‘Leaving the house could be the death of me’ - the dilemma facing those shielding
PUBLISHED: 06:30 05 June 2020
For the past 10 weeks hundreds of people across Norfolk with health conditions that make them more vulnerable to coronavirus have been confined to their homes.
Now those ‘shielding’ have been able to venture out for the first time after the guidance was updated.
It means those who were sent letters and advised to stay indoors for three months, can go outside with members of their household while continuing to follow social distancing guidelines.
But among some of those now free to leave their homes, there is a dilemma: should they take the risk?
‘We only dare go out at 6.30am when no-one else is around’
Tina Cleveland, 52, from Gorleston, has been shielding with her husband Ray, 59, an engineer, who has cold agglutinin and neuphrotic syndrome.
“The only thing different we have been doing is we get up at 6.30am now and just go for a quick walk down onto the seafront,” she said. “That way there is no-one about. Otherwise we have continued staying in.
“My sister has mainly been doing our shopping once or twice a week. We have been keeping in touch with friends through phone calls and emails. I’m in a writing group and we had a Zoom meeting online which was quite good.

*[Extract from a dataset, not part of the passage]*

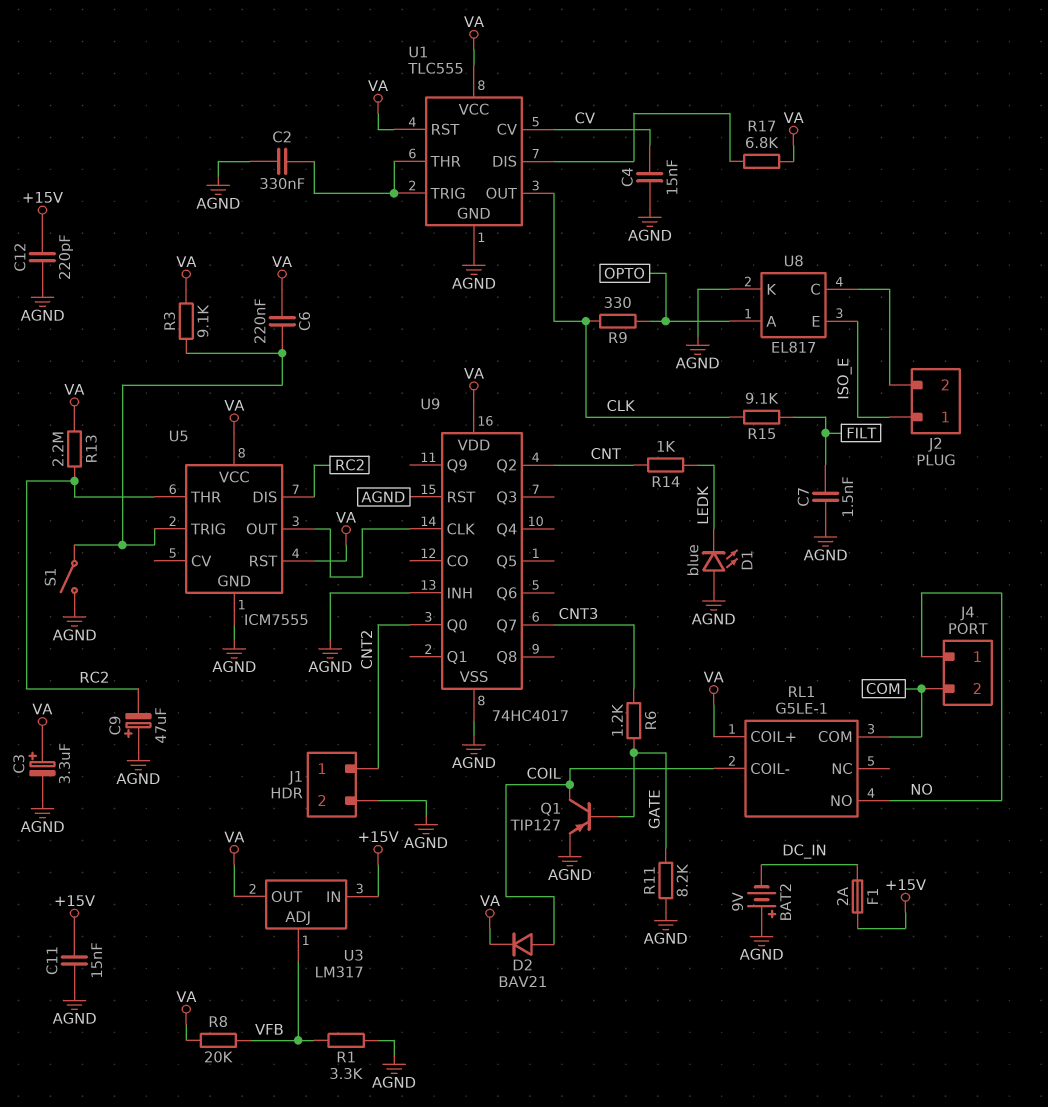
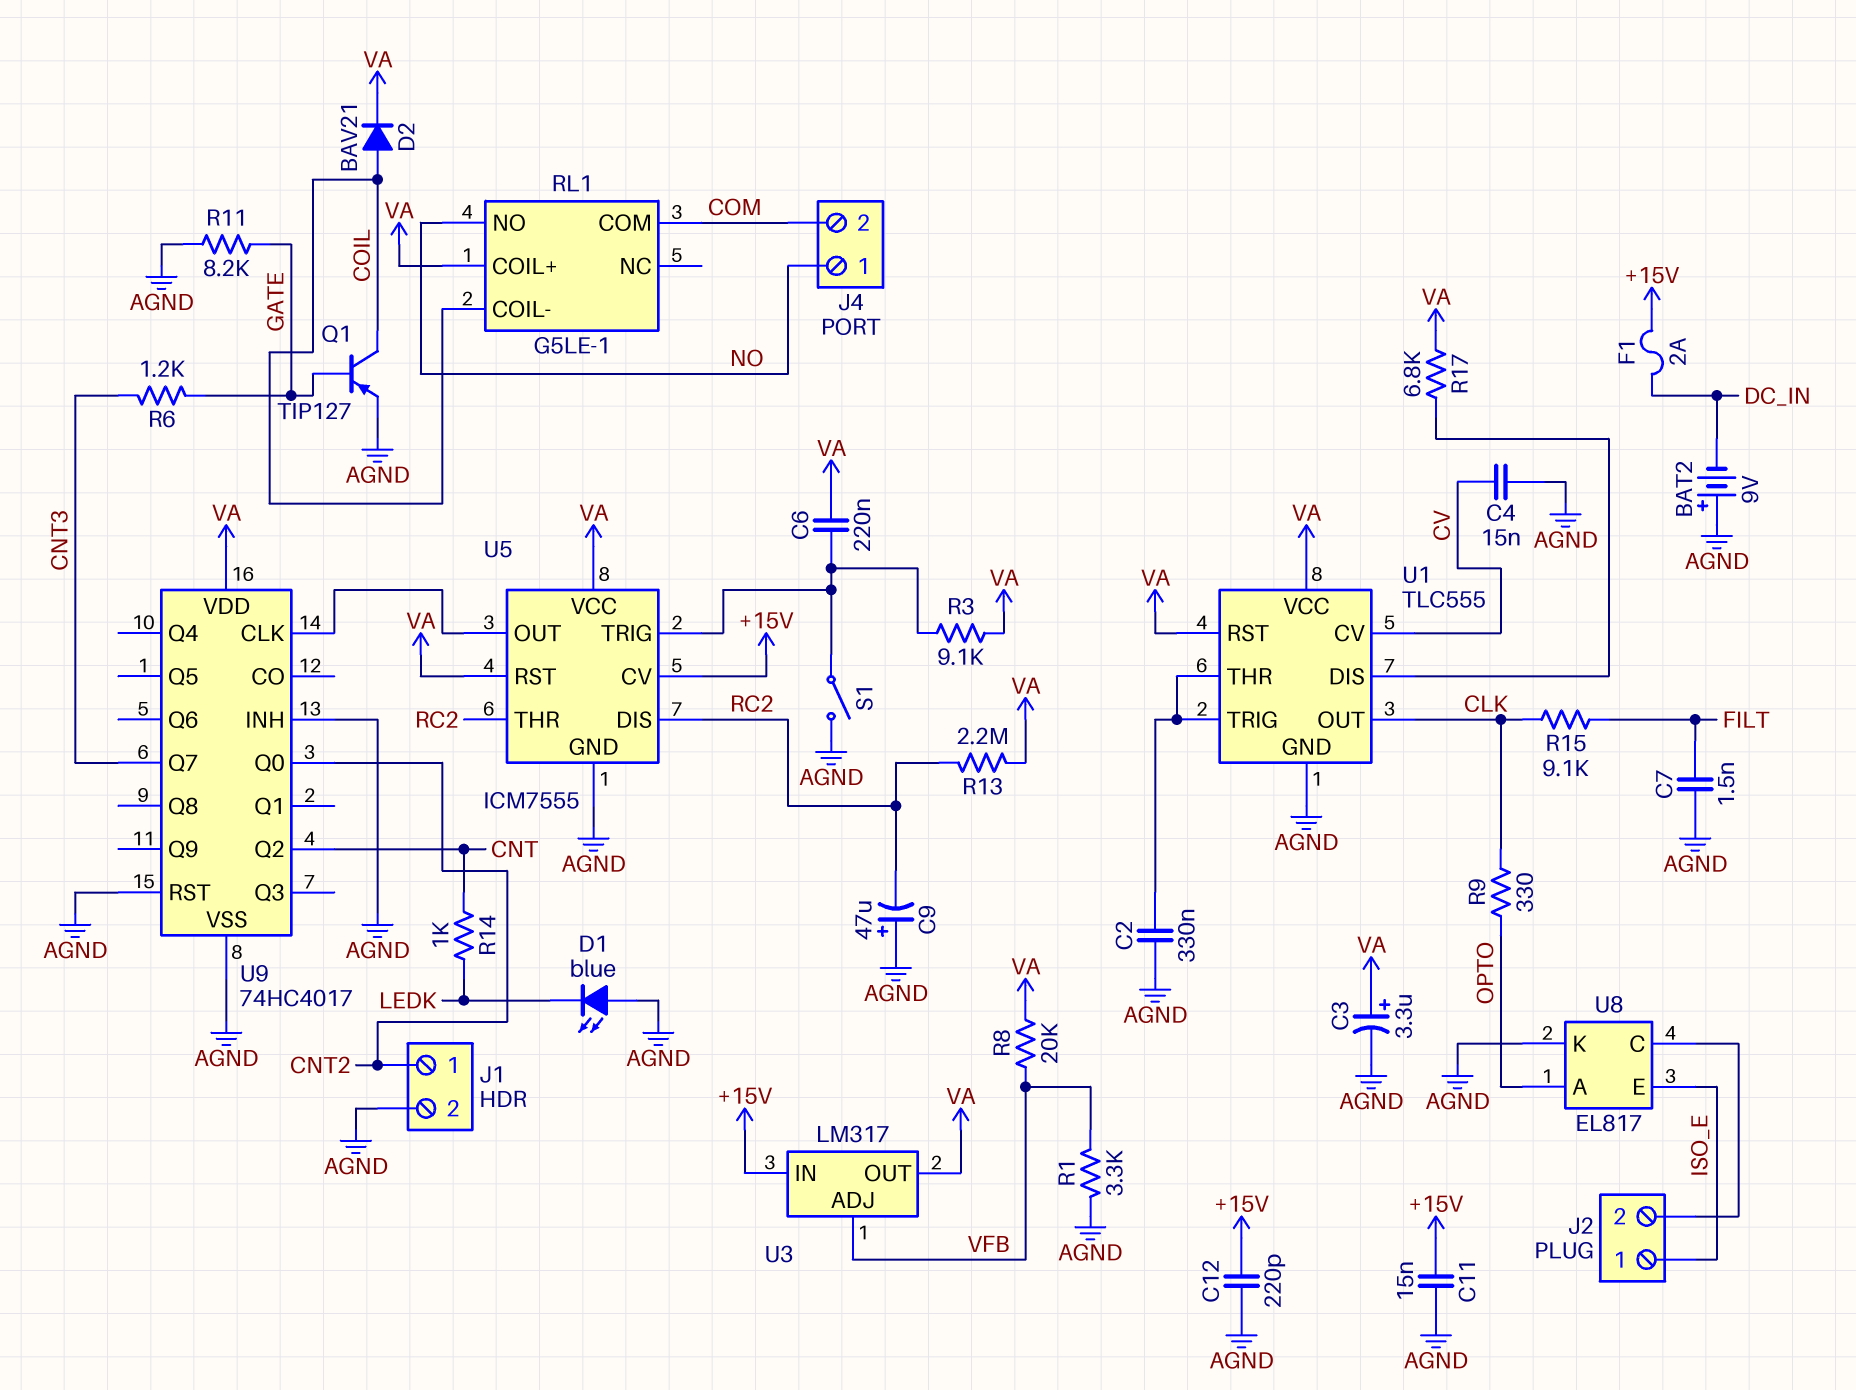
U5 pin CV: none -> +15V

“My son who is 19 is furloughed so he has been at home and not going anywhere. My daughter Holly just goes on a quick bike ride every morning. The biggest problem has been home schooling.
“As people shielding we don’t know what is going to happen. We have a date of June 28 now and that’s it. We don’t know anymore. My husband is furloughed until June 15 but how that will pan out we are really not sure, whether they will allow him to stay shielding until the end of June we just don’t know.”
‘We worry when we’ll be able to fully re-enter the outside world?’
Sue Gresham, from Holt, has a rare autoimmune liver condition and has to take steroids and other strong medication and has been shielding with her husband Simon.
They have spent their time walking 125 miles, 5,000 circuits of their house, on a ‘virtual visit’ to Simon’s mother in Surrey, who they haven’t seen since January. They raised £2,600 for the Norfolk and Norwich Hospitals charity.
“We were told it would be 12 weeks so Simon, who doesn’t need to be shielded, decided he would self-isolate to avoid us living two separate lives which would be pretty grim,” she said.
“We are quite fortunate we have quite a large house and a garden. I cannot imagine what it must be like for people who live somewhere where they don’t have a garden or live in a flat. It is pretty bad for us but it must be even worse.
“The walk has generated a lot of interest from friends and family and wider within Norfolk, so we have been really busy and it has kept us going.
“We have not gone out more and I’m a bit cynical about the easing of the restrictions. We are in Holt so we have beaches and lovely countryside close to us, so it feels quite frustrating that people are in some cases travelling from far afield to enjoy that but we are not able to.
“What has to happen in order for it to be safe for people in my situation to be able to re-enter the outside world?”
More experiences from those shielding in Norfolk
I will still be staying inside and only going out to the local small shop only when I really need to. There are far too many people that don’t listen and until this is all over and my girlfriend can stay with me I have no reason to leave the house.
It has been two years since I have had even a cold and I plan to keep it that way and with all the protests and packed beaches and parks the death rate will soon rise sharply. We will be back to square one.
I have chronic asthma and have been told to shield. Because my asthma has been very unstable and I’ve just finished my fourth lot of antibiotics and steroids. I will continue to stay at home. I don’t feel the R number is low enough yet to be complacent.
I’m concerned the government are trying to move on from the Cummings debate by easing up the lockdown too fast
I went into lockdown at the beginning of March due to my transplant. It’s been tough not socialising and leading my life but rules are there for a reason. I only go out for my blood tests and check ups. I am lucky to have a nice garden and enjoy this lovely weather. I’m not sure about going out yet I think it’s still too soon.
I’ve chosen to shield - so far as staying at home and only leaving to exercise locally - because I have chronic asthma, even though it’s not classed as severe. I fully intend to continue doing so for the foreseeable - and it’s all thanks to the selfish, arrogant individuals who refuse to abide by the rules and choose to deliberately misinterpret them.
How do you go out for a walk when there are so many people on the street that don’t keep the social distance and look weird at you if you are wearing a mask? I prefer to stay in even if is so hard.